Ela começa a desconfiar e descobre que o pai na verdade tem uma outra família e não só tem uma outra família, ela tem uma irmã que tem a mesma idade dela mais ou menos ali seus 13 anos e mesmo nome dela e aí está a grande sacada do diretor Fábio Meira que é mostrar essa irmã como uma igual a ela, num momento que você espera rivalidade, ciúmes, possessões vira uma grande história de alteridade também que se coloca no lugar daquela irmã que apesar daquela família ter de alguma forma desorganizado aquela idéia de família tradicional, fiel, monogâmica é aquela família que sofre porque é aquela família que espera, que não vai entrar de mão dada com o pai na igreja, que não vai entrar de mão dada com pai na festa de debutante quando for a vez dela, então aquelas crianças já entrando na adolescência acabam se descobrindo ali amadurecendo pela solidariedade e também por esse processo de desencanto dessa mitologias da família tradicional que é baseada em um série de contradições, tensões e neuroses que não cabem na caixinha que a gente tenta forçar, olha essa é a bordinha bem definida do que é uma família tradicional e na verdade nessa caixa ela é muito mais larga ela abriga muito mais tensões do que supõe a nossa religiosidade.

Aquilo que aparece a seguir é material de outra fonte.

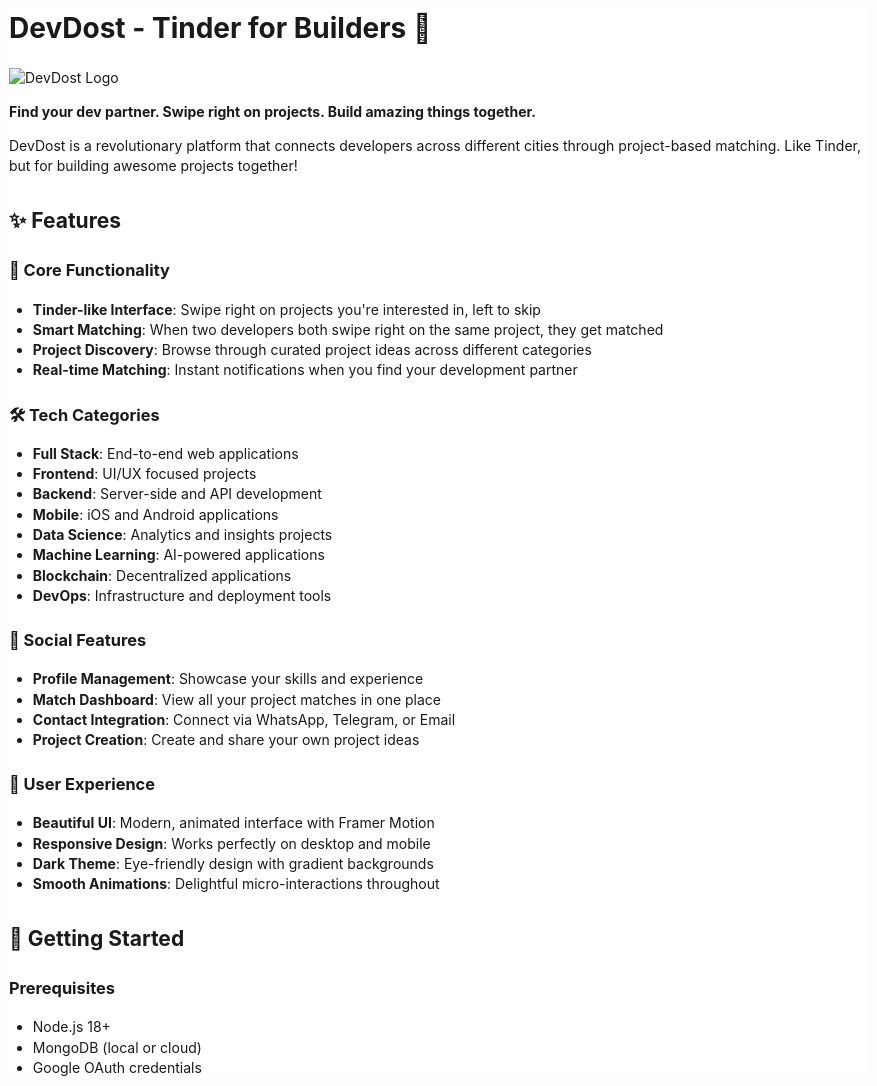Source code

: # DevDost - Tinder for Builders 🚀

![DevDost Logo](https://github.com/The-Boring-Education/DevDost/blob/main/public/logo.png?raw=true)

**Find your dev partner. Swipe right on projects. Build amazing things together.**

DevDost is a revolutionary platform that connects developers across different cities through project-based matching. Like Tinder, but for building awesome projects together!

## ✨ Features

### 🎯 Core Functionality

-   **Tinder-like Interface**: Swipe right on projects you're interested in, left to skip
-   **Smart Matching**: When two developers both swipe right on the same project, they get matched
-   **Project Discovery**: Browse through curated project ideas across different categories
-   **Real-time Matching**: Instant notifications when you find your development partner

### 🛠️ Tech Categories

-   **Full Stack**: End-to-end web applications
-   **Frontend**: UI/UX focused projects
-   **Backend**: Server-side and API development
-   **Mobile**: iOS and Android applications
-   **Data Science**: Analytics and insights projects
-   **Machine Learning**: AI-powered applications
-   **Blockchain**: Decentralized applications
-   **DevOps**: Infrastructure and deployment tools

### 👥 Social Features

-   **Profile Management**: Showcase your skills and experience
-   **Match Dashboard**: View all your project matches in one place
-   **Contact Integration**: Connect via WhatsApp, Telegram, or Email
-   **Project Creation**: Create and share your own project ideas

### 🎨 User Experience

-   **Beautiful UI**: Modern, animated interface with Framer Motion
-   **Responsive Design**: Works perfectly on desktop and mobile
-   **Dark Theme**: Eye-friendly design with gradient backgrounds
-   **Smooth Animations**: Delightful micro-interactions throughout

## 🚀 Getting Started

### Prerequisites

-   Node.js 18+
-   MongoDB (local or cloud)
-   Google OAuth credentials
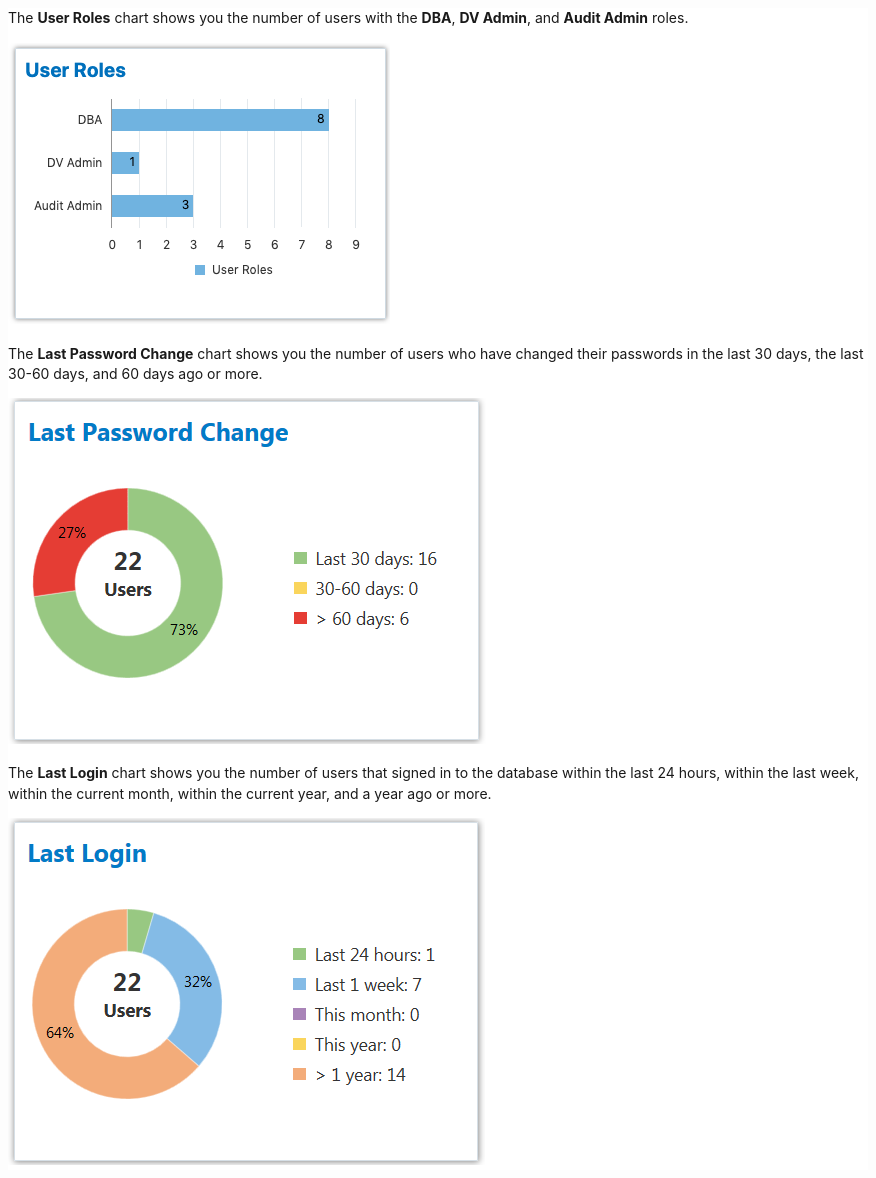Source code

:    The **User Roles** chart shows you the number of users with the **DBA**, **DV Admin**, and **Audit Admin** roles.

   ![](images/user-roles-chart.png)

   The **Last Password Change** chart shows you the number of users who have changed their passwords in the last 30 days, the last 30-60 days, and 60 days ago or more.

   ![](images/last-password-change-chart.png)

   The **Last Login** chart shows you the number of users that signed in to the database within the last 24 hours, within the last week, within the current month, within the current year, and a year ago or more.

   ![](images/last-login-chart.png)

Precisamos aprender a repensar os nossos valores e o cinema, as obras de arte e exposições, nos ajudam a repensar e a construir algumas imagens para que a gente possa pensar em saídas fora dessas “caixas”. Eu acho que o cinema brasileiro tem dois bons exemplos para a gente observar, e se observar também, a partir dessas duas grandes personagens. A primeira, uma menina e a outra uma mulher ali perto dos 40 anos com todas as crises desencadeadas com que aquela garota de 13 anos de um filme que é de época “As duas Irenes” é um filme de época, ela já passava aquele tempo então assim qual é a herança, o título: “Como Nossos Pais” o que é que a gente conseguiu realmente romper dessa estrutura que poderia ser até de certa forma libertária acaba carregando muitas injustiças, muita desigualdade e muita dissimetria nessas relações, são dois grandes filmes são minhas duas dicas desta semana.
Até a semana que vem um abraço e até lá.